**Transcribed page contents**
-*-*-

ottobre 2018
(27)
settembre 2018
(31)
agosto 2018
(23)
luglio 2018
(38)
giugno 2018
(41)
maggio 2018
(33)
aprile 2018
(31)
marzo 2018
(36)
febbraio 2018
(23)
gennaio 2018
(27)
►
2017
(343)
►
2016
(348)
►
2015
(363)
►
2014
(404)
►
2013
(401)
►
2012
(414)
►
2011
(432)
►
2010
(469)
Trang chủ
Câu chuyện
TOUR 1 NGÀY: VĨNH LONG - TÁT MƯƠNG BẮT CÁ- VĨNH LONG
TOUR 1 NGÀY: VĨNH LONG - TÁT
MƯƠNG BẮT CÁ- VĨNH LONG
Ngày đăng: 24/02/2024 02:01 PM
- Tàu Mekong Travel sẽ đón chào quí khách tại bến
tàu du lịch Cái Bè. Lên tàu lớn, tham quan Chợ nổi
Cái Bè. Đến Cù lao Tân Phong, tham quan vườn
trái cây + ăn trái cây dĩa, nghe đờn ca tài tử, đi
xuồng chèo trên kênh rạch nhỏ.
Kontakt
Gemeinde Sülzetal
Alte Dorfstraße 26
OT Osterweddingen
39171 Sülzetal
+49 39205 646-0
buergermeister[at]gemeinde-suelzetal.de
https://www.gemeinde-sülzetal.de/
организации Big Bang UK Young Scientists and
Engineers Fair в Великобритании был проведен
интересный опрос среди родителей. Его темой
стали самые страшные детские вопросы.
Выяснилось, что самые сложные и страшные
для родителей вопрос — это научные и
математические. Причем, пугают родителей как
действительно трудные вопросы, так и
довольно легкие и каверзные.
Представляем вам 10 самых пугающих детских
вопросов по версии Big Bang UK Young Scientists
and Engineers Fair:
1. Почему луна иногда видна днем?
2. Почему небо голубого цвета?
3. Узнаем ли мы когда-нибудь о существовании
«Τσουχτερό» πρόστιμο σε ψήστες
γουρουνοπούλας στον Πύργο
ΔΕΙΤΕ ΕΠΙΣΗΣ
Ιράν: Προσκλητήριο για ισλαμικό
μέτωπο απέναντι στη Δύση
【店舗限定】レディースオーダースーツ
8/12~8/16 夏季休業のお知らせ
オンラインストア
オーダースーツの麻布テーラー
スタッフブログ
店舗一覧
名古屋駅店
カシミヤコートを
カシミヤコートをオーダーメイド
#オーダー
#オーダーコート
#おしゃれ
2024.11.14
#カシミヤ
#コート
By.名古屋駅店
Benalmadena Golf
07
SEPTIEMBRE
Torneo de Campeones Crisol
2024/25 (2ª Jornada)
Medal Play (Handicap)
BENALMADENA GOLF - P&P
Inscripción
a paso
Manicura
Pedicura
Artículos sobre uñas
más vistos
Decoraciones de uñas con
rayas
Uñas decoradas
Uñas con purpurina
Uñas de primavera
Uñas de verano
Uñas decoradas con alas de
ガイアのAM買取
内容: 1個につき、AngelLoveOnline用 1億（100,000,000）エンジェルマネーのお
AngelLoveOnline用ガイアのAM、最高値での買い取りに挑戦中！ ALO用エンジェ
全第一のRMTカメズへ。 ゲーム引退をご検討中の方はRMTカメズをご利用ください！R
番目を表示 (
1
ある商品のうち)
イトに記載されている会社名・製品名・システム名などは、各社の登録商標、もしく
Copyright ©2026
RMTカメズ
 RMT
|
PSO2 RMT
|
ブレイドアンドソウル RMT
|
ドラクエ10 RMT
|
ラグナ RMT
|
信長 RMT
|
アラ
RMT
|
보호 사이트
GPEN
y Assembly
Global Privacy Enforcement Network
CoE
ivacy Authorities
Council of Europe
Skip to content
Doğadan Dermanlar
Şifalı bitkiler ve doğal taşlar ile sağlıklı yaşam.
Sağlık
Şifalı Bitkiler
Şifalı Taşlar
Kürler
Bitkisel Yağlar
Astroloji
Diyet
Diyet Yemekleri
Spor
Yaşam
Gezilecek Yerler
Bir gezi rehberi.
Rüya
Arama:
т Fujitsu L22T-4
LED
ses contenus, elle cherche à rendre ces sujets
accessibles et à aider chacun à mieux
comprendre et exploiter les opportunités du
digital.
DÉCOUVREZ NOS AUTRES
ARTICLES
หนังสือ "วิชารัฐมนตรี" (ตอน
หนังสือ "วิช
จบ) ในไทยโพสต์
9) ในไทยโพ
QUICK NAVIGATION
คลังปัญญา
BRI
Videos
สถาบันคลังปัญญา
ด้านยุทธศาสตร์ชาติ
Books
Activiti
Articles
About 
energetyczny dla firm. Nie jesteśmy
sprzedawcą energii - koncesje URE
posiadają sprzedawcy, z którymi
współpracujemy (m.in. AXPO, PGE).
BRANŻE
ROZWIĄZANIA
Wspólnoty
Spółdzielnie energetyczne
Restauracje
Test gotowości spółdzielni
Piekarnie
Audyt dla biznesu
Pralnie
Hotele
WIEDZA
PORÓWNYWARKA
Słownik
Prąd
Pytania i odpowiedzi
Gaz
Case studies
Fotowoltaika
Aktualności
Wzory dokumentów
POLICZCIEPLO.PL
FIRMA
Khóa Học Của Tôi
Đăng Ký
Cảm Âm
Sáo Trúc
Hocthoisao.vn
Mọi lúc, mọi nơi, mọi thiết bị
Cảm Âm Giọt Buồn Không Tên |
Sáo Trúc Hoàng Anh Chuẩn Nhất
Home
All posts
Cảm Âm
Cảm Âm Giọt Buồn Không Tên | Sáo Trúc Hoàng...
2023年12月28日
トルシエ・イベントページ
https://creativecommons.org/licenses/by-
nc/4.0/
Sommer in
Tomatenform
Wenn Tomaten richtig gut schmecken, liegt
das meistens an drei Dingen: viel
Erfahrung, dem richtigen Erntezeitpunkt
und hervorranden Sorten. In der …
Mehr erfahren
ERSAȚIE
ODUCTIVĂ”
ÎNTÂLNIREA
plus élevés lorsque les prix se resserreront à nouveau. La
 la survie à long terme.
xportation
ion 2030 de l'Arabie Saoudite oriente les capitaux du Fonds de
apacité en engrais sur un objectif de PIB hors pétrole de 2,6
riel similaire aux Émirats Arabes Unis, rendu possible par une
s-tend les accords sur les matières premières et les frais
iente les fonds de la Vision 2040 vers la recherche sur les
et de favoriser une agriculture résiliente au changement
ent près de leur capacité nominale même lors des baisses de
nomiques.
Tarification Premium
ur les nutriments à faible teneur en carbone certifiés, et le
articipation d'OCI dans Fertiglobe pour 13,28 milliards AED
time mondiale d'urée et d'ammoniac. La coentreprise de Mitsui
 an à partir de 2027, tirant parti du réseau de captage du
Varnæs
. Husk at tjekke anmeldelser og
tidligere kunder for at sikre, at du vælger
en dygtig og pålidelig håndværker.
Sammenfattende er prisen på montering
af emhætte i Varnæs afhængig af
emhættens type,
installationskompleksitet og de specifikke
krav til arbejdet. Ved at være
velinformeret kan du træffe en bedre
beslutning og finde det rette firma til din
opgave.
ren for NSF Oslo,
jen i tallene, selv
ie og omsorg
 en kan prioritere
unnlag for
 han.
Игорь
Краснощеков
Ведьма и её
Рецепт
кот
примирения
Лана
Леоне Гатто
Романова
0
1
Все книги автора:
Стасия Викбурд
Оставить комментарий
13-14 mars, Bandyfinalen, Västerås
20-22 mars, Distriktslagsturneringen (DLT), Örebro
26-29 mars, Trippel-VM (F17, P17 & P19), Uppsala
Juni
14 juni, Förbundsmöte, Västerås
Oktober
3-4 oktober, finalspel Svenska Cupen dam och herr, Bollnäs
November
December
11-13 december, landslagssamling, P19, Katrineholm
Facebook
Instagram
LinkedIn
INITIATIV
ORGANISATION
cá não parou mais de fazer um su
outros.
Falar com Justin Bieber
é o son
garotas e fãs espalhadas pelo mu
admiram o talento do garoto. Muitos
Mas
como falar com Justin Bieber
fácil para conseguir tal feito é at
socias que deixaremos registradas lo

-*-*-

**Try it**
Extract, unchanged, each line of the material in which the string "страшные" appears.

**Written solution**
стали самые страшные детские вопросы.
Выяснилось, что самые сложные и страшные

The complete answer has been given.